What is your stand on genetically modified foods?

I'm not against every instance of modifying food. There could be a place and reason for it, especially when you're talking about growing crops in third-world countries. But I just want to know if my food has been modified. Why can't we just get that stuff labeled in this country? I just want to know, and then we all can make our own choices.

Has the development of your career mirrored what you expected when you started out as a young chef?


Oh, not at all. I don't think the chefs of my generation had any idea what was in store! I wake up every morning and pinch myself because this is so much more than what I imagined could happen. I started cooking in kitchens right out of high school, and I was lucky to work with a lot of great people, but I had no idea it would turn into this. Of course no one should go into this business because they want to be the next Emeril. It's not gonna happen. You need to go into this business because you love food and because you love to make people happy. If fame follows that, great.

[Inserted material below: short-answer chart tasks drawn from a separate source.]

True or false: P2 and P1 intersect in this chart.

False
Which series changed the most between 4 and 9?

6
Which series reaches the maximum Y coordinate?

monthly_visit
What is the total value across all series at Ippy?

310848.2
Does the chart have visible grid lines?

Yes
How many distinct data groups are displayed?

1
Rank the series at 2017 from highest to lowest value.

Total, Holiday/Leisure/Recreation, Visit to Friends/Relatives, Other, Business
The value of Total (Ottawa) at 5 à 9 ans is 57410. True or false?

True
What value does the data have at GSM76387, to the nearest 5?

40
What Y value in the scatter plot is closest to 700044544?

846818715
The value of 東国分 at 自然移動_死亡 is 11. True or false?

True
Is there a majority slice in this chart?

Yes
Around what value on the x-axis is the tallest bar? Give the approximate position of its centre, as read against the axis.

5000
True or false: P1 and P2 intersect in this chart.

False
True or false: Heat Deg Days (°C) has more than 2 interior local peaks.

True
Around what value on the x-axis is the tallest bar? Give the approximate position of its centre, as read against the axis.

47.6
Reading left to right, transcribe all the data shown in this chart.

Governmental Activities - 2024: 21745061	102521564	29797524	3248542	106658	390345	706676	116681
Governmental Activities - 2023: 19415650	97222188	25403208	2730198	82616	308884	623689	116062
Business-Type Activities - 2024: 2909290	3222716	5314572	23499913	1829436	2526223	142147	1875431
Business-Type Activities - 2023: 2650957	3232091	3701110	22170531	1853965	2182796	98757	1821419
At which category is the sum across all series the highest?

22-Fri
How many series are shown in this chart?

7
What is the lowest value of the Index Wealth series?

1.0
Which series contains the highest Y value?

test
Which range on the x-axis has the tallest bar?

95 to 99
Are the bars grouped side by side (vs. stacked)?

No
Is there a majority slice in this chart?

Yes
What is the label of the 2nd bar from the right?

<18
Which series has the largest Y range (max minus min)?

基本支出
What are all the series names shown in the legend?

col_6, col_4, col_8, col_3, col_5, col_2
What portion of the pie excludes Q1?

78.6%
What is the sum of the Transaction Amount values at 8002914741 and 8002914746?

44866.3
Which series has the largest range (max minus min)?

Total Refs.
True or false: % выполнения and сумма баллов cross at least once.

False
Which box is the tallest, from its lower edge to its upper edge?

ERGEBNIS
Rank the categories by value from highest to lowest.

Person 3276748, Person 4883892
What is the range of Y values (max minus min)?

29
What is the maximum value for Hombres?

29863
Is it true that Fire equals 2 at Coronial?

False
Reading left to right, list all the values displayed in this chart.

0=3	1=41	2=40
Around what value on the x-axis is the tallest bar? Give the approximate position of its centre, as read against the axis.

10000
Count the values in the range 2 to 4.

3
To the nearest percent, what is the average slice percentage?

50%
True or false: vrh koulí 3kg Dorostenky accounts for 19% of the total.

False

You were one of the chefs profiled in Juliette Rossant’s new book Super Chef. At the end of the book, she brings up the question as to whether the phenomenon of superchefs is more liberating or complicating for young chefs. How would you weigh in on this?

For one thing, I think it's liberating that parents today don’t immediately react negatively if their kid says he or she wants to be a chef. A fry cook in some greasy spoon is probably the only thing that would have come to mind 20 years ago. But in general, for some young chefs I think it's going to be liberating, and for others it’s going to be the opposite. If someone goes into it thinking that they need to be a super star, that's putting way too much pressure on themselves. If they go in there saying, I want to learn how to cook, I think it's more liberating today than ever because you can do it in so many different places and in so many different ways. All in all, I would say if you’re striving to be the best at what you do, and you want to be recognized, that's fabulous.